Task description ▸
Write the data out in full and word for word. Do not include images.

Dataset entries
══════════════════════════════

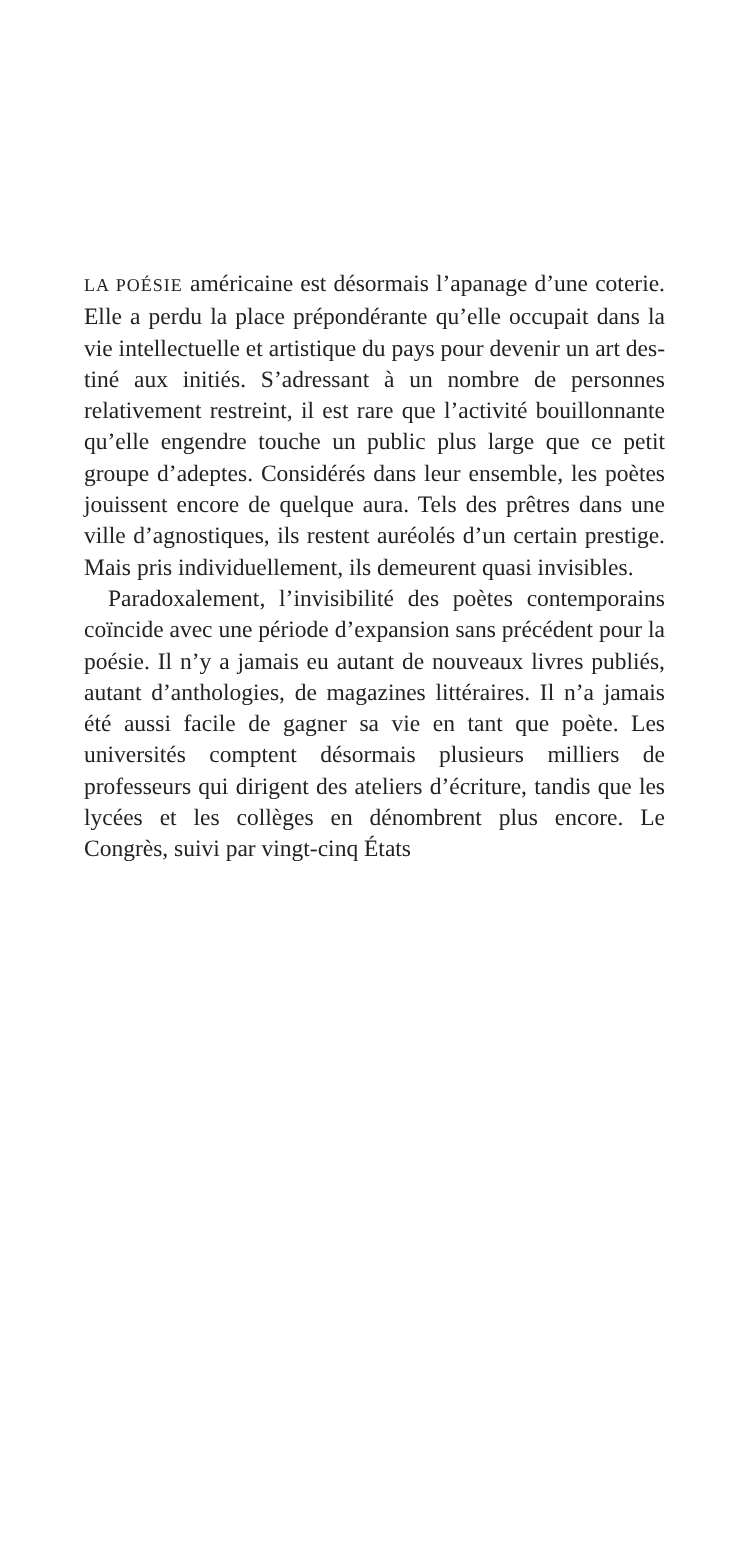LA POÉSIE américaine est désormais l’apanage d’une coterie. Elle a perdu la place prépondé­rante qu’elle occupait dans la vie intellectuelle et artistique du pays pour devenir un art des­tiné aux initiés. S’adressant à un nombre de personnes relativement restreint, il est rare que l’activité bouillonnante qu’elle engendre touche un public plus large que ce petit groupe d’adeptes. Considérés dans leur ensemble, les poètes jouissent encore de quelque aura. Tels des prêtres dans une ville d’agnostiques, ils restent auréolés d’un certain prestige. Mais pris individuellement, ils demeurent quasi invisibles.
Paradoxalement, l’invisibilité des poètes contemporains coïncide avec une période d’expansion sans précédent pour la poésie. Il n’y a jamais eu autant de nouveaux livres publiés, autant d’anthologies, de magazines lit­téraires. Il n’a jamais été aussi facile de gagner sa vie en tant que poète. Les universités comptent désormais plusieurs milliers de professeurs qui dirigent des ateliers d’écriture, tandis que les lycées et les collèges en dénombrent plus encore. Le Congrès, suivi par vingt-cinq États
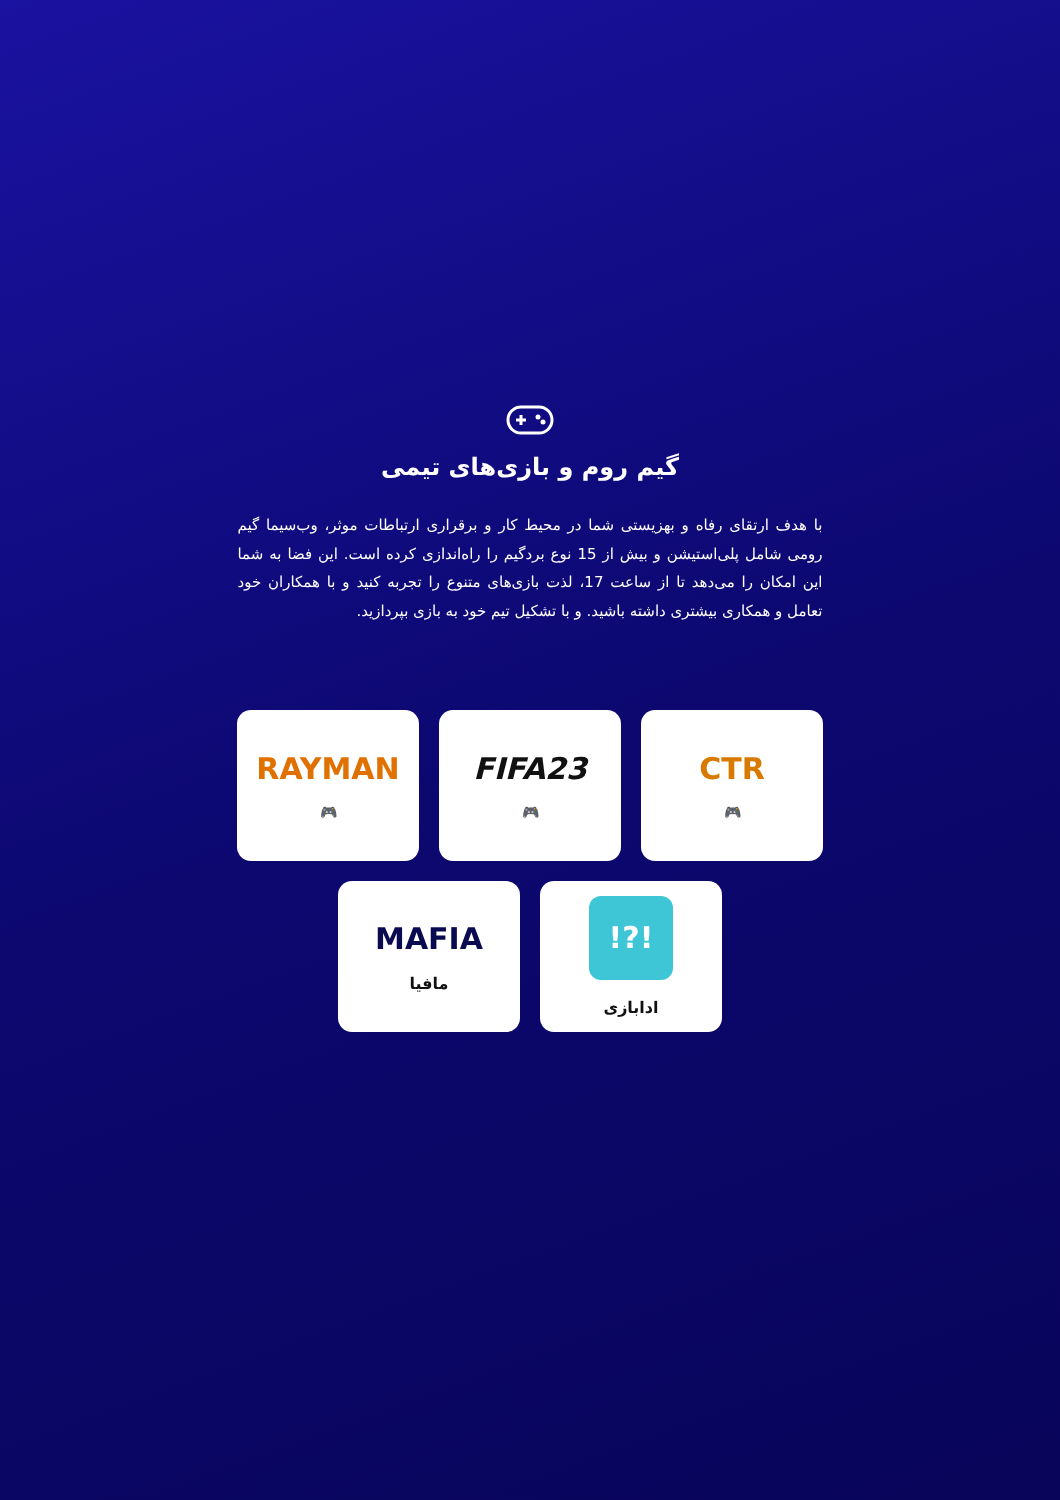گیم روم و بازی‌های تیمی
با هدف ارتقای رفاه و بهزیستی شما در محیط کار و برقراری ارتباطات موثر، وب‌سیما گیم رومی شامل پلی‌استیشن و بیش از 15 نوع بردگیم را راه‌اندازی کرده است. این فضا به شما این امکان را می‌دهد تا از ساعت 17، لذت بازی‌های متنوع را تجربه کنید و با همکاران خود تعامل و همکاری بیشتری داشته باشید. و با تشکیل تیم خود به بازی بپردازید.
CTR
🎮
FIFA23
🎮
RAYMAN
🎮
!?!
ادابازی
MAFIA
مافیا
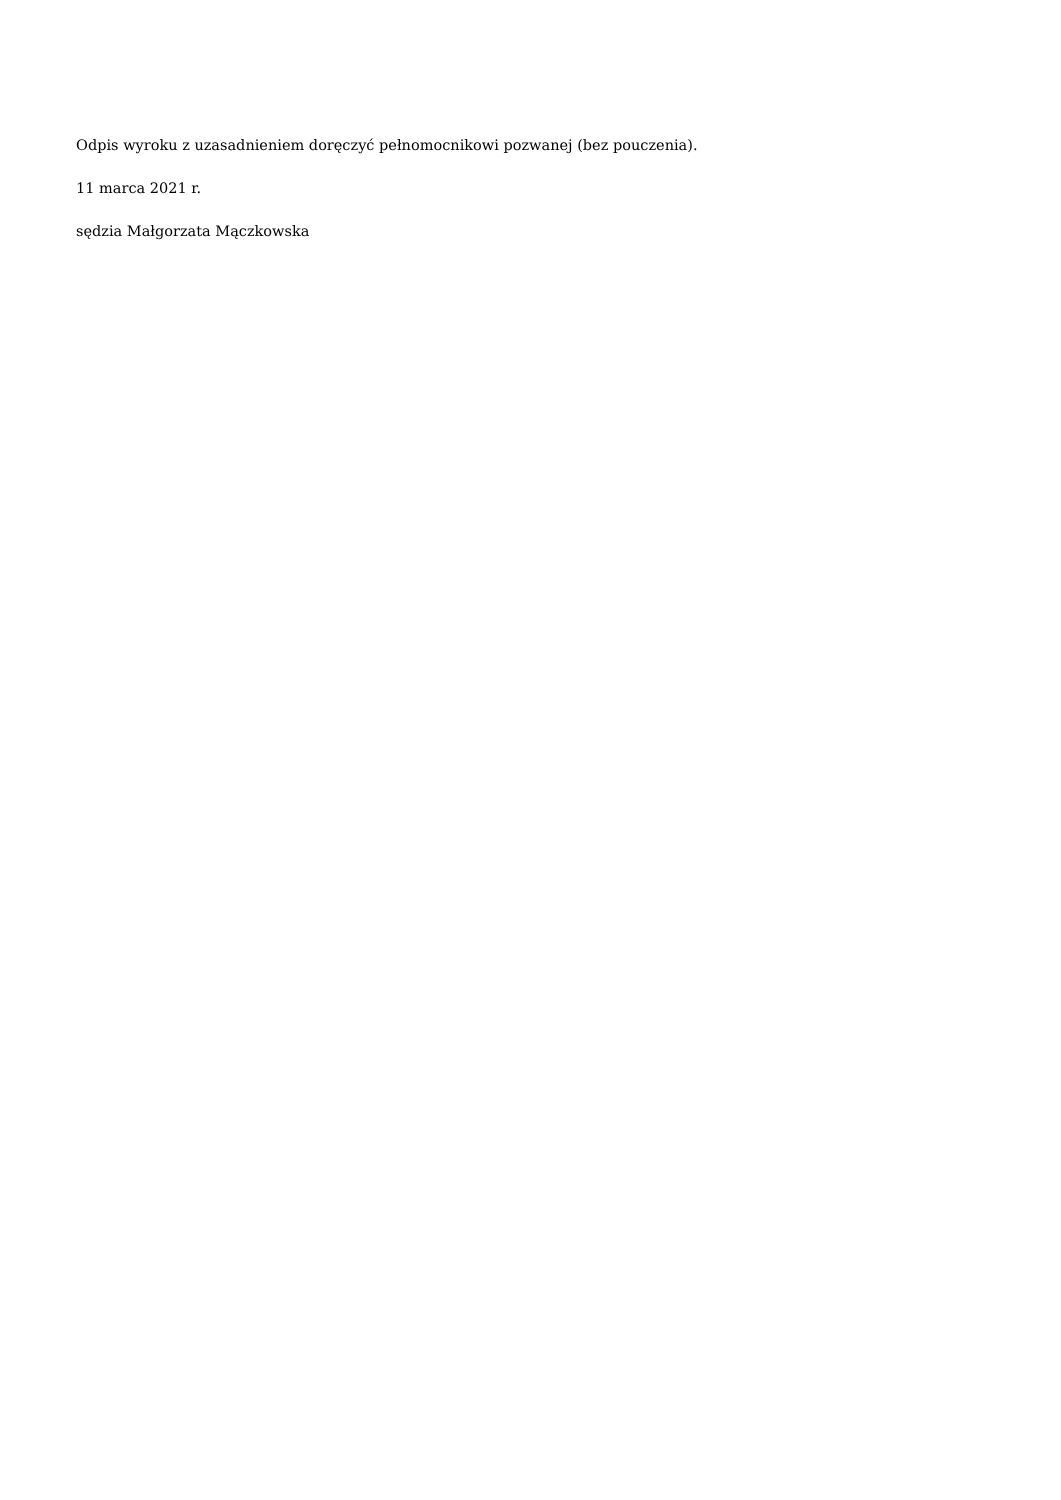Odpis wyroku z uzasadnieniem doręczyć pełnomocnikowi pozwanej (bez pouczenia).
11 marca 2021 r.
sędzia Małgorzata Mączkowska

══════════════════════════════

Written reply ▸
LA POÉSIE américaine est désormais l’apanage d’une coterie. Elle a perdu la place prépondé­rante qu’elle occupait dans la vie intellectuelle et artistique du pays pour devenir un art des­tiné aux initiés. S’adressant à un nombre de personnes relativement restreint, il est rare que l’activité bouillonnante qu’elle engendre touche un public plus large que ce petit groupe d’adeptes. Considérés dans leur ensemble, les poètes jouissent encore de quelque aura. Tels des prêtres dans une ville d’agnostiques, ils restent auréolés d’un certain prestige. Mais pris individuellement, ils demeurent quasi invisibles.
Paradoxalement, l’invisibilité des poètes contemporains coïncide avec une période d’expansion sans précédent pour la poésie. Il n’y a jamais eu autant de nouveaux livres publiés, autant d’anthologies, de magazines lit­téraires. Il n’a jamais été aussi facile de gagner sa vie en tant que poète. Les universités comptent désormais plusieurs milliers de professeurs qui dirigent des ateliers d’écriture, tandis que les lycées et les collèges en dénombrent plus encore. Le Congrès, suivi par vingt-cinq États
گیم روم و بازی‌های تیمی
با هدف ارتقای رفاه و بهزیستی شما در محیط کار و برقراری ارتباطات موثر، وب‌سیما گیم رومی شامل پلی‌استیشن و بیش از 15 نوع بردگیم را راه‌اندازی کرده است. این فضا به شما این امکان را می‌دهد تا از ساعت 17، لذت بازی‌های متنوع را تجربه کنید و با همکاران خود تعامل و همکاری بیشتری داشته باشید. و با تشکیل تیم خود به بازی بپردازید.
CTR
🎮
FIFA23
🎮
RAYMAN
🎮
!?!
ادابازی
MAFIA
مافیا
Odpis wyroku z uzasadnieniem doręczyć pełnomocnikowi pozwanej (bez pouczenia).
11 marca 2021 r.
sędzia Małgorzata Mączkowska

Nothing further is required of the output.